SOURCE EXTRACT: Begin

WAR IN EUROPE
Ukrainian foreign minister welcomes African peace initiative — and spells out two immutable principles
Dmytro Kuleba says Ukraine has told the African presidents’ peace initiative that seceding Ukrainian territory to Russia is a non-starter in peace negotiations, and no peace plan should propose freezing the conflict and then trying to fix it afterwards.
Ukraine has welcomed the fact that Russian President Vladimir Putin may not visit South Africa for the BRICS summit in August because Pretoria is concerned it would have to arrest him under an International Criminal Court (ICC) warrant.
Ukrainian Foreign Minister Dmytro Kuleba said it was entirely up to South Africa to decide whether to move the BRICS summit to China, as Pretoria is contemplating doing to avoid having to arrest Putin.
“But the very fact that it is getting more and more difficult for Putin to go anywhere in the world is welcome,” Kuleba said in an online briefing for African journalists on Wednesday.
He said the most important thing for every respectable country was to respect rules and principles.
South Africa, as a party to the ICC Rome Statute, should not allow Putin “to step on South African soil, or it should arrest him”.
Kuleba also welcomed the peace initiative to Ukraine and Russia which President Cyril Ramaphosa and other presidents plan to undertake later this month.
“We see value in talking to them,” he said, though adding that if the African leaders had a peace plan, they had not yet shared it with Ukraine.
But he stressed that Ukraine had told the African presidents that any peace initiative should respect the territorial integrity of Ukraine. “It should not imply, even between the lines, any secession of Ukrainian territory to Russia.”
And no peace plan should propose freezing the conflict and then trying to fix it afterwards. Anyone proposing that did not understand the logic of the conflict, Kubela said. He noted that Ukraine and Russia had held 180 rounds of negotiations between 2014 and 2022, endlessly seeking a ceasefire in the Donbas conflict, only for Russia to invade anyway.
“If your peace initiative respects these two principles, then we will sit down and see how we can match your peace ideas with the peace formula proposed by the president of Ukraine,” he said.
President Volodymyr Zelensky’s peace formula demands Russia’s complete withdrawal from Ukraine’s territory as well as Moscow compensating Ukraine for its destruction and Russia to face justice for its aggression.

SOURCE EXTRACT: End
DATASET ENTRIES: Begin

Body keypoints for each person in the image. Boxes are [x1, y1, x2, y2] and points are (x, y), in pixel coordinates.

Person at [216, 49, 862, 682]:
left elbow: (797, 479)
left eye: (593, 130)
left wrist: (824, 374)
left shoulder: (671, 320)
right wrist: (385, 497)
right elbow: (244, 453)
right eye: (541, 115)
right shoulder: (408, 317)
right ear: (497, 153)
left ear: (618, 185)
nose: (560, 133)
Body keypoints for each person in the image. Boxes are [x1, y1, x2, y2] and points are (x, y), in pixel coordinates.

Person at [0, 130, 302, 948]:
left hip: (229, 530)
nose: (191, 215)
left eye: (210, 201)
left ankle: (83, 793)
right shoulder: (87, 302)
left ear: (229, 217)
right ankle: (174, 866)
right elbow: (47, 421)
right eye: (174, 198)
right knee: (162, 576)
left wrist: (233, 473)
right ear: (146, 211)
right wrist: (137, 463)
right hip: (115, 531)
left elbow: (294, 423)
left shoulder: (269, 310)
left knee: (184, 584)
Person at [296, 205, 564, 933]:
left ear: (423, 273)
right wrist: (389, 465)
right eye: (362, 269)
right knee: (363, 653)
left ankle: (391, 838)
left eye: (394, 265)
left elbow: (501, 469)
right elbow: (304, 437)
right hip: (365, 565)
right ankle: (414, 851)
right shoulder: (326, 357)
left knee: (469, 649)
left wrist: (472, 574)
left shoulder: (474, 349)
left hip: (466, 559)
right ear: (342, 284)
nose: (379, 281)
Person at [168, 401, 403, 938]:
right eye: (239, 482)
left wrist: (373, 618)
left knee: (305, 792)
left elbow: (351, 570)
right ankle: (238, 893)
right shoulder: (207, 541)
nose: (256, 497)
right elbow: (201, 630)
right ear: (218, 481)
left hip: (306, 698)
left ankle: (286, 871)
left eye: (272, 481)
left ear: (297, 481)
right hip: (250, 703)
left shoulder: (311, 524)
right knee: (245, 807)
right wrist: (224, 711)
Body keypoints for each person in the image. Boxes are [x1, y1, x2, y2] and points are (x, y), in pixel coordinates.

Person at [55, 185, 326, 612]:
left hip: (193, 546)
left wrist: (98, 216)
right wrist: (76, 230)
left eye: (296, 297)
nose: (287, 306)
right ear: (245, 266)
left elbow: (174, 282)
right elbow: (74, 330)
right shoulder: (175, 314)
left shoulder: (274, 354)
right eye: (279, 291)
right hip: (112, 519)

DATASET ENTRIES: End

■ TASK STATEMENT: In the article on Ukraine's response to the African peace initiative, why does the Ukrainian foreign minister reject any peace plan that would freeze the conflict and try to fix it afterwards? Answer in one to three sentences. These items have no connection to the article.

■ WRITTEN ANSWER: He says anyone proposing that does not understand the logic of the conflict. Ukraine and Russia held 180 rounds of negotiations between 2014 and 2022, endlessly seeking a ceasefire in the Donbas conflict, only for Russia to invade anyway.